*Document text*
=== Section Start ===

For a complete example see this example code I just published: https://github.com/vikingosegundo/PickerWithSectionTitlesExample
Edit: As @Duncan C mentions in his answer. There isn't a built in solution for this in iOS7+. My answer provides an alternative way to accomplish your goals.
Before iOS 7 you could use showsSelectionIndicator
to not show selected state on different objects in the picker view. But iOS7 + doesn't allow this:
On iOS 7 and later you cannot customzie the picker view’s selection indicator. The selection indicator is always shown, so setting this property to false has no effect.
Instead you can do a little nasty hack:
The delegate adopts the UIPickerViewDelegate protocol and provides the content for each component’s row, either as an attributed string, a plain string, or a view, and it typically responds to new selections or deselections.
This short example just shows how a solution might work. To make these not selectable picker objects you can use an attributed string as mentioned in the docs that looks different from the rest.
If a user will try to select one of these header objects you can just don't close the picker view. The user will have to choose another option, and by time, the user will learn that these objects with maybe a bold string is not selectable.

=== Section End ===

[Saved entries]
=== Section Start ===

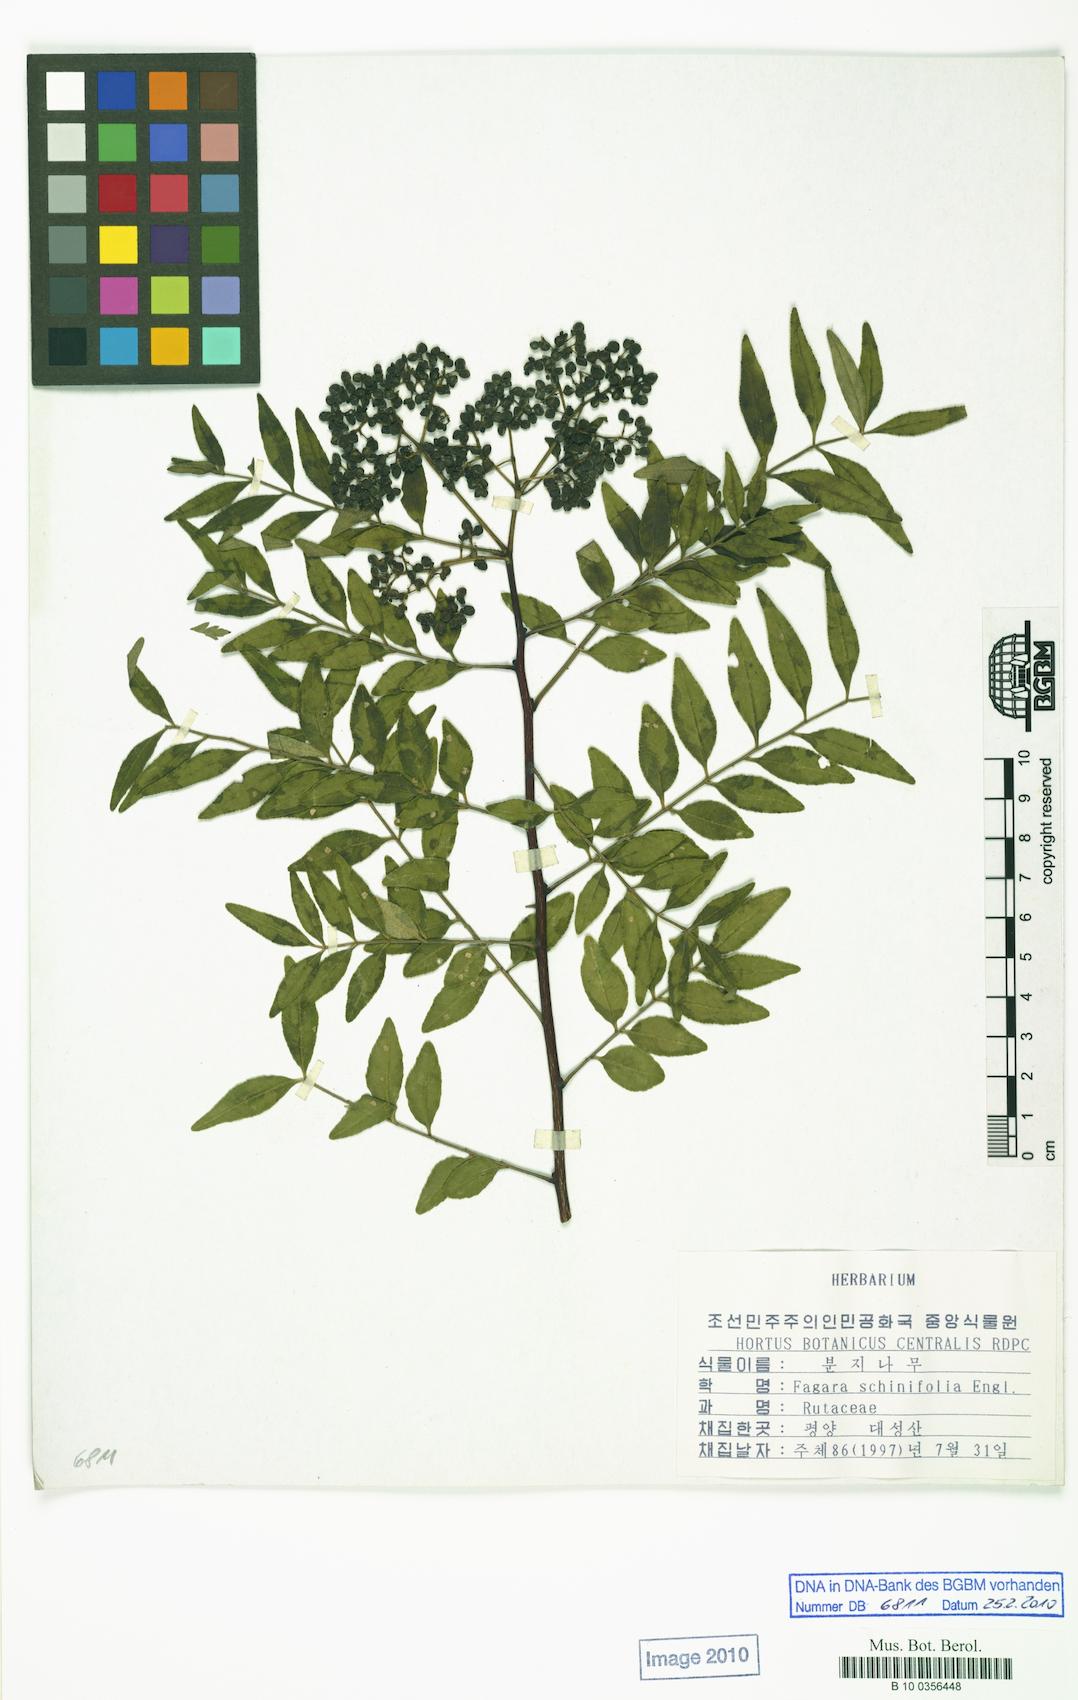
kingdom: Plantae
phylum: Tracheophyta
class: Magnoliopsida
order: Sapindales
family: Rutaceae
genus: Zanthoxylum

=== Section End ===

*List of tasks*
1. According to the text on picker views, in what forms can the delegate provide the content for each component's row? List them all.
2. Duplicate everything in the text on picker views from "Instead you can" down to "is not selectable.".
The saved entries have nothing to do with this.

*Numbered answers*
1.
- an attributed string
- a plain string
- a view

2.
Instead you can do a little nasty hack:
The delegate adopts the UIPickerViewDelegate protocol and provides the content for each component’s row, either as an attributed string, a plain string, or a view, and it typically responds to new selections or deselections.
This short example just shows how a solution might work. To make these not selectable picker objects you can use an attributed string as mentioned in the docs that looks different from the rest.
If a user will try to select one of these header objects you can just don't close the picker view. The user will have to choose another option, and by time, the user will learn that these objects with maybe a bold string is not selectable.